#### PROBLEM DETAILS:
Output each line of the material exactly as it stands.

#### INFORMATION PROVIDED:

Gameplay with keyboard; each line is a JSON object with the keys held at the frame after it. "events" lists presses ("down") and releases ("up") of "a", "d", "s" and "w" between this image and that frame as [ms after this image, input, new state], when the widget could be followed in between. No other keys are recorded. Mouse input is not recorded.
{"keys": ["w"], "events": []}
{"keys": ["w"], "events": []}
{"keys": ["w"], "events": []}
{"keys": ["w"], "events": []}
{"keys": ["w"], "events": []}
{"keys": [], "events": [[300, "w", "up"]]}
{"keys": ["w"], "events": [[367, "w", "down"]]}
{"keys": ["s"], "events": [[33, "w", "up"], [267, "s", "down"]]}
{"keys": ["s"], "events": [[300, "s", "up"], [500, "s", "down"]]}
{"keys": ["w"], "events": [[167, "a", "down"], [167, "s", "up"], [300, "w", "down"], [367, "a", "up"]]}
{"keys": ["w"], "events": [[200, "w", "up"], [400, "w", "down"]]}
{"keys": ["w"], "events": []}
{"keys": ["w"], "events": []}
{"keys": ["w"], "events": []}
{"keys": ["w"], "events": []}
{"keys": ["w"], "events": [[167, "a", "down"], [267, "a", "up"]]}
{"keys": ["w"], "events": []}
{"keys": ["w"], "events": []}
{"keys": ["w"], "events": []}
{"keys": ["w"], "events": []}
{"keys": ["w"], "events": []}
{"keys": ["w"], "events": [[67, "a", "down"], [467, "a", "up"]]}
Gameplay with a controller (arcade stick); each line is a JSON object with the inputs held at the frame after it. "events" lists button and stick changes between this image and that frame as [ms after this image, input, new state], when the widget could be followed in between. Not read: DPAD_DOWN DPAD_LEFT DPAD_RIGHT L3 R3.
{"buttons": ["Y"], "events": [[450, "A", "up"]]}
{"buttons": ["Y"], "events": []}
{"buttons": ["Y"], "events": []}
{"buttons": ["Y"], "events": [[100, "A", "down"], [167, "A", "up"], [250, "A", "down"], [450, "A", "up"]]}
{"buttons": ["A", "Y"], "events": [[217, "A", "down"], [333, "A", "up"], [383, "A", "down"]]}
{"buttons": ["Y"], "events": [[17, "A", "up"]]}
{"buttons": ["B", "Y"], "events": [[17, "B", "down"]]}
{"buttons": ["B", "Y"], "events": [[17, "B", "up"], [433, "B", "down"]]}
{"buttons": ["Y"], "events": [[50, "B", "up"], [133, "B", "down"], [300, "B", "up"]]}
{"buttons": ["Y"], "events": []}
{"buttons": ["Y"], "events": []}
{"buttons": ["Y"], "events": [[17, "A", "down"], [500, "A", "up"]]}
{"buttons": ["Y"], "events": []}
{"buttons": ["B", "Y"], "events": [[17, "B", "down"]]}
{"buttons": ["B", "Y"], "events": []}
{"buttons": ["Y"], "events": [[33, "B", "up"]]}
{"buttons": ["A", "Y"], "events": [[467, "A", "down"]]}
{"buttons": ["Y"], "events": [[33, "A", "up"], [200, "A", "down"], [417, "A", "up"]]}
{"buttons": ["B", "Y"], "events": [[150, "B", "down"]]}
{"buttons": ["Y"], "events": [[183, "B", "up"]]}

#### WRITTEN REPLY:
Gameplay with keyboard; each line is a JSON object with the keys held at the frame after it. "events" lists presses ("down") and releases ("up") of "a", "d", "s" and "w" between this image and that frame as [ms after this image, input, new state], when the widget could be followed in between. No other keys are recorded. Mouse input is not recorded.
{"keys": ["w"], "events": []}
{"keys": ["w"], "events": []}
{"keys": ["w"], "events": []}
{"keys": ["w"], "events": []}
{"keys": ["w"], "events": []}
{"keys": [], "events": [[300, "w", "up"]]}
{"keys": ["w"], "events": [[367, "w", "down"]]}
{"keys": ["s"], "events": [[33, "w", "up"], [267, "s", "down"]]}
{"keys": ["s"], "events": [[300, "s", "up"], [500, "s", "down"]]}
{"keys": ["w"], "events": [[167, "a", "down"], [167, "s", "up"], [300, "w", "down"], [367, "a", "up"]]}
{"keys": ["w"], "events": [[200, "w", "up"], [400, "w", "down"]]}
{"keys": ["w"], "events": []}
{"keys": ["w"], "events": []}
{"keys": ["w"], "events": []}
{"keys": ["w"], "events": []}
{"keys": ["w"], "events": [[167, "a", "down"], [267, "a", "up"]]}
{"keys": ["w"], "events": []}
{"keys": ["w"], "events": []}
{"keys": ["w"], "events": []}
{"keys": ["w"], "events": []}
{"keys": ["w"], "events": []}
{"keys": ["w"], "events": [[67, "a", "down"], [467, "a", "up"]]}
Gameplay with a controller (arcade stick); each line is a JSON object with the inputs held at the frame after it. "events" lists button and stick changes between this image and that frame as [ms after this image, input, new state], when the widget could be followed in between. Not read: DPAD_DOWN DPAD_LEFT DPAD_RIGHT L3 R3.
{"buttons": ["Y"], "events": [[450, "A", "up"]]}
{"buttons": ["Y"], "events": []}
{"buttons": ["Y"], "events": []}
{"buttons": ["Y"], "events": [[100, "A", "down"], [167, "A", "up"], [250, "A", "down"], [450, "A", "up"]]}
{"buttons": ["A", "Y"], "events": [[217, "A", "down"], [333, "A", "up"], [383, "A", "down"]]}
{"buttons": ["Y"], "events": [[17, "A", "up"]]}
{"buttons": ["B", "Y"], "events": [[17, "B", "down"]]}
{"buttons": ["B", "Y"], "events": [[17, "B", "up"], [433, "B", "down"]]}
{"buttons": ["Y"], "events": [[50, "B", "up"], [133, "B", "down"], [300, "B", "up"]]}
{"buttons": ["Y"], "events": []}
{"buttons": ["Y"], "events": []}
{"buttons": ["Y"], "events": [[17, "A", "down"], [500, "A", "up"]]}
{"buttons": ["Y"], "events": []}
{"buttons": ["B", "Y"], "events": [[17, "B", "down"]]}
{"buttons": ["B", "Y"], "events": []}
{"buttons": ["Y"], "events": [[33, "B", "up"]]}
{"buttons": ["A", "Y"], "events": [[467, "A", "down"]]}
{"buttons": ["Y"], "events": [[33, "A", "up"], [200, "A", "down"], [417, "A", "up"]]}
{"buttons": ["B", "Y"], "events": [[150, "B", "down"]]}
{"buttons": ["Y"], "events": [[183, "B", "up"]]}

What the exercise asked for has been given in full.